Из Магарос-Кари нас не отпустили одних без местного милиционера. К нам присоединился молодой подвижный гуриец тов. Датико.

...Дорога идет по берегу пшавской Арагвы. Пo сторонам — неуклюжие громады пшавских гор, тяжелые, слонообразные хребты. Пшавские селения расположены высоко в горах из опасения нападений. Свои стада (баранту) пшавы вынуждены, вследствие нападений кистов и хевсур, угонять за тридевять земель — в Пасанаур. Пшавские крестьяне, зажиточные, живут главным образом скотоводством, у многих свыше 2000 голов баранов.

Пшавский пейзаж грубоват, особенно по сравнению с изящными видами Сванетии. Но чудесно селение Чаргали, родина Важа Пшавели, известного пшавского поэта.

Пшавели был первый пшав, дошедший до гетербургского университета. Вся жизнь его протекала в нужде и заботах. Долгое время он был сельским учителем. В год несколько раз приезжал он на лошади в Тифлис, привозил с собою полный “хуражин” рукописей и оставлял их своему издателю за двадцать рублей, на полный его произвол. Потом снова возвращался в горы творить легенды и песни. Тов. Датико указал мне на чуть видное на вершине довольно высокой горы селение Хоми:

“Там мы будем ночевать”.

Добравшись до первого двора и ограды из камней, выдерживаем нападение презлых собак.

Тов.
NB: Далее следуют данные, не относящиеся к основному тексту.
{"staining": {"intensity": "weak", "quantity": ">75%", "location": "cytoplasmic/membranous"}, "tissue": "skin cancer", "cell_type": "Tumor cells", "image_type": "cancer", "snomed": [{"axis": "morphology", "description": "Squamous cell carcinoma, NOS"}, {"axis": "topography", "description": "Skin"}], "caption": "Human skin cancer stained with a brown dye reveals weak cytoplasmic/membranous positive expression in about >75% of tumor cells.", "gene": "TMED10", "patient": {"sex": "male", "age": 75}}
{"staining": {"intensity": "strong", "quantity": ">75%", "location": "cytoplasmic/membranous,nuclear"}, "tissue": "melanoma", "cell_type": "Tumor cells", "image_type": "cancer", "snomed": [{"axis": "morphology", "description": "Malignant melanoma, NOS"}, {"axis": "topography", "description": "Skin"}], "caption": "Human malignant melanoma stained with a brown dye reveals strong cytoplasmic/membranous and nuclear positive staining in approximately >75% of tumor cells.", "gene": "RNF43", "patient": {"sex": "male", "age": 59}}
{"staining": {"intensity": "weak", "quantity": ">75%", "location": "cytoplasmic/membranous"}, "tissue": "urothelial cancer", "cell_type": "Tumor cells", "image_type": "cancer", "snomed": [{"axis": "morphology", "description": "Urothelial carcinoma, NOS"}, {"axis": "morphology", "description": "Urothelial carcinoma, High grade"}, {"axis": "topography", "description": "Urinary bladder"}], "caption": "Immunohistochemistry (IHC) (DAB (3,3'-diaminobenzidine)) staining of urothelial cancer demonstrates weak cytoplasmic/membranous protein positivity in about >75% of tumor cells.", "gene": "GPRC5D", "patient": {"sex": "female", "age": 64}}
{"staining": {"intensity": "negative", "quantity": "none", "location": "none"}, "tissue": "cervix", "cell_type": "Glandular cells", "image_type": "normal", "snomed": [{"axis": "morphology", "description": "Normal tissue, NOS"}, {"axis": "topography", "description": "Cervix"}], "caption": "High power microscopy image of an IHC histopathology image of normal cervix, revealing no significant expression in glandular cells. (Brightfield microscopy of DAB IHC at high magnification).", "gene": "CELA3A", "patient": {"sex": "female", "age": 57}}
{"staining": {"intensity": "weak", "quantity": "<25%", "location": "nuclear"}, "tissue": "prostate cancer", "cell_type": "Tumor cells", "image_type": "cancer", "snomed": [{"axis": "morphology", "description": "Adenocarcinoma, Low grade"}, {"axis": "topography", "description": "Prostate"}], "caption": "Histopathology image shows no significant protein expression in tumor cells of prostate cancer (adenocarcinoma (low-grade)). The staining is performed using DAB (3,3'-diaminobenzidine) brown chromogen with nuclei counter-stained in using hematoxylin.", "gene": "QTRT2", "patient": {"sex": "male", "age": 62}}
Датико ведет нас к знакомому пшаву. Зажиточный хозяин: дом крыт железом (единственный в селе), камин — признак наивысшей культуры (у других очаг). На полу, вдоль стен, бурдюки, в которых хранится бараний сыр. Большой медный котел полон желтым топленым маслом. Под потолком подвешены окорока, бараний жир, копченая и вяленая рыба.

Нас встречают радушно, как самых дорогих гостей. Меня усаживают на низкую тахту, крытую ковром, со множеством подушек. Датико и Сулаберидзе устраиваются поближе к очагу, курят и беседуют с хозяином. Я не понимаю по-пшавски, но догадываюсь, что добродушный Сулаберидзе немножко хвастает мною и преувеличивает мою миссию. Он достает со дна папахи номер газеты, который я ему подарила, и, значительно подняв указательный палец, читает по складам: “Известия Центрального Исполнительного Комитета”...

По-детски он упрашивает меня достать карту и показать хозяевам Тифлис, Кутаис и другие города. Ко всеобщему изумлению и восторгу я нахожу на карте селение Хоми.

Как переводчик тов. Сулаберидзе не годится, слишком горяч, говорит больше от себя.

Устав его останавливать, я прибегаю к помощи тов. Датико.

Узнаю, что пшавы платят налоги за землю, скот, за пользование пастбищами и лесом. Эти налоги наш хозяин-пшав не считает для себя обременительными. Единственно, чего бы он хотел от правительства, — это защиты от хевсуров и кистов, нападающих на скот.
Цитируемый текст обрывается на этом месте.